Extracted entries section start

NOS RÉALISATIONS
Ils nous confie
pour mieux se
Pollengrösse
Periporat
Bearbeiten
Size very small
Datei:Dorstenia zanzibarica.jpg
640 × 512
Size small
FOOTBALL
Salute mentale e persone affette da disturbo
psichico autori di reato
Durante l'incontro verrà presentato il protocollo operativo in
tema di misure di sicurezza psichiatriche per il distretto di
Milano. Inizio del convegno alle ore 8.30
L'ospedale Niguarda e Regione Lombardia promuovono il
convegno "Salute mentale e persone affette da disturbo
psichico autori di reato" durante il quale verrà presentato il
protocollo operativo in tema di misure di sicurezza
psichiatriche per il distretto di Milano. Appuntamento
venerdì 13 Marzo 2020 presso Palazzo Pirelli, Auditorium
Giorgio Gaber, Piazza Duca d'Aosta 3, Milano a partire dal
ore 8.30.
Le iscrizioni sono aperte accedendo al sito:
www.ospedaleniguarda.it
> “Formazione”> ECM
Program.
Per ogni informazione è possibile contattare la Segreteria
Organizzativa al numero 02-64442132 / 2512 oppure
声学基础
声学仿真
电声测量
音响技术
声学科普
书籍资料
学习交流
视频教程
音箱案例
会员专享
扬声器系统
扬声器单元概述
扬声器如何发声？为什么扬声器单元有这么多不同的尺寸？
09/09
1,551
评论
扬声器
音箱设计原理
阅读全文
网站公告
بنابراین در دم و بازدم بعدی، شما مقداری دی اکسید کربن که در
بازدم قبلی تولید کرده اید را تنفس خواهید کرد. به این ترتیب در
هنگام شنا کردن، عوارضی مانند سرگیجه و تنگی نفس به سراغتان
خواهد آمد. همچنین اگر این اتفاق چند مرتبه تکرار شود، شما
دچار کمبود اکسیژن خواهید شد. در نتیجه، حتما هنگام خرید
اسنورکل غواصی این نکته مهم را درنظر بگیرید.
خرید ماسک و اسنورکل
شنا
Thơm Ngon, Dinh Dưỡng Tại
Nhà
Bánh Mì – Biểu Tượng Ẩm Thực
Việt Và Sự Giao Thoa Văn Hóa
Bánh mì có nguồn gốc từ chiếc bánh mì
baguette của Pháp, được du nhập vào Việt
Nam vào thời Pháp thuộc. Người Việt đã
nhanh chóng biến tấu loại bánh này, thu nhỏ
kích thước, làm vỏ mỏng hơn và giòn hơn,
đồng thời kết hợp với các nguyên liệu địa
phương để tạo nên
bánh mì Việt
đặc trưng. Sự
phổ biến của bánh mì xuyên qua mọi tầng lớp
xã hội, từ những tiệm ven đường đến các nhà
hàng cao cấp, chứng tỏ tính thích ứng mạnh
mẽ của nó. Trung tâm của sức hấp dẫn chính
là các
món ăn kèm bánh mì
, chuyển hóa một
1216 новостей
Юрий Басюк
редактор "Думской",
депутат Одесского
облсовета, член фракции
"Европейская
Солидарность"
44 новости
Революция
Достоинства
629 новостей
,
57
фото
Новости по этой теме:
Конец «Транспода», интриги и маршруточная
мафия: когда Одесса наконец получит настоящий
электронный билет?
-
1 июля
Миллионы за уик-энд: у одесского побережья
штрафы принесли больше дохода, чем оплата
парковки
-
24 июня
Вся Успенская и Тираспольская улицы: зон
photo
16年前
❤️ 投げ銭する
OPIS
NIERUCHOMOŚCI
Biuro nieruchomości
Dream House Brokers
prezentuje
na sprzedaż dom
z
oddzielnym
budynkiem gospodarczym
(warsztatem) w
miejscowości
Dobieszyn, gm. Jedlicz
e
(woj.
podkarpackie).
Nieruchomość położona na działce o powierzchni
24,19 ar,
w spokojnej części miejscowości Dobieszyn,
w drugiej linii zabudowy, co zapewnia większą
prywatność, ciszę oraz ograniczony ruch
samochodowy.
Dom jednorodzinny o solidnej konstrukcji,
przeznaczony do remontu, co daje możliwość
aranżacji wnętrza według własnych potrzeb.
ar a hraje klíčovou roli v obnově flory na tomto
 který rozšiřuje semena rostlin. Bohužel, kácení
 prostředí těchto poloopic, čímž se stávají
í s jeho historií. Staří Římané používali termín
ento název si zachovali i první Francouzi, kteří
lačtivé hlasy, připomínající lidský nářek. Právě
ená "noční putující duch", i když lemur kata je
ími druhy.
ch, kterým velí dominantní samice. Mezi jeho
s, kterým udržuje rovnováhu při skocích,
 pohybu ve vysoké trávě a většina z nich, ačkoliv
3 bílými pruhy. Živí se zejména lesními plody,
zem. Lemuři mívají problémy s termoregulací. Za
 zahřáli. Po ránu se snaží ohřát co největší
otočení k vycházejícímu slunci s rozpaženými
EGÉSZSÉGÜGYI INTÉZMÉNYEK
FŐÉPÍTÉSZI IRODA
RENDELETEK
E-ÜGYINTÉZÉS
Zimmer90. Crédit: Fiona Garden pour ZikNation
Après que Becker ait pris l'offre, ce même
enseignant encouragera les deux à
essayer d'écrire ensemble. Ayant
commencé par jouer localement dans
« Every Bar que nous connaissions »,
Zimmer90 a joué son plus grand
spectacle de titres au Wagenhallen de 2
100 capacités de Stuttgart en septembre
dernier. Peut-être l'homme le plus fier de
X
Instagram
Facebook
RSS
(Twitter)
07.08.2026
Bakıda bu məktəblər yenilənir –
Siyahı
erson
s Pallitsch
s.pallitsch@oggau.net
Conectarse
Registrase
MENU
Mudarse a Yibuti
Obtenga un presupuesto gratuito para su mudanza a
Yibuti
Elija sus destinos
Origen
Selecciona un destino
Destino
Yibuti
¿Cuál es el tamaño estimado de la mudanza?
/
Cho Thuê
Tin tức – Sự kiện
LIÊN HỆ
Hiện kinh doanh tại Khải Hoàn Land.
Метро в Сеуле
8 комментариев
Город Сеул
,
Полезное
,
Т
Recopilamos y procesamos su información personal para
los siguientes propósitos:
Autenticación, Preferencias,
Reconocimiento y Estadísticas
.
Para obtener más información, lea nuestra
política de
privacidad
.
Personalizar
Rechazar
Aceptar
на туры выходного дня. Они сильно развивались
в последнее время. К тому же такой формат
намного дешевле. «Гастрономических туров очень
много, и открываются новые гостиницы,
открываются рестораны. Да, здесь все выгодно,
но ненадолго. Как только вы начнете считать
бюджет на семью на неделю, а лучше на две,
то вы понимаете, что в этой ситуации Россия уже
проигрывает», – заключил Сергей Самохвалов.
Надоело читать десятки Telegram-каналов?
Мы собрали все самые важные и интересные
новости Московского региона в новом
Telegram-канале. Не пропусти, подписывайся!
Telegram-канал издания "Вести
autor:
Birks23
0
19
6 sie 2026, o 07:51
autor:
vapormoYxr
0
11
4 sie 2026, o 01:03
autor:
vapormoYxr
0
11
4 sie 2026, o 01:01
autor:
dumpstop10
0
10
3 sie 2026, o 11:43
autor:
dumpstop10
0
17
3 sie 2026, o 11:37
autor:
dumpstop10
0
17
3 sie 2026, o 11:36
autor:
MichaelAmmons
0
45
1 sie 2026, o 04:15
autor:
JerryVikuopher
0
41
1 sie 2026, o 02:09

Extracted entries section end

### Problem:
Copy out the stretch of the rows above, from the start of the rows through the line containing "Durante l'incontro verrà", reproducing each line exactly.

### Result of this task:
NOS RÉALISATIONS
Ils nous confie
pour mieux se
Pollengrösse
Periporat
Bearbeiten
Size very small
Datei:Dorstenia zanzibarica.jpg
640 × 512
Size small
FOOTBALL
Salute mentale e persone affette da disturbo
psichico autori di reato
Durante l'incontro verrà presentato il protocollo operativo in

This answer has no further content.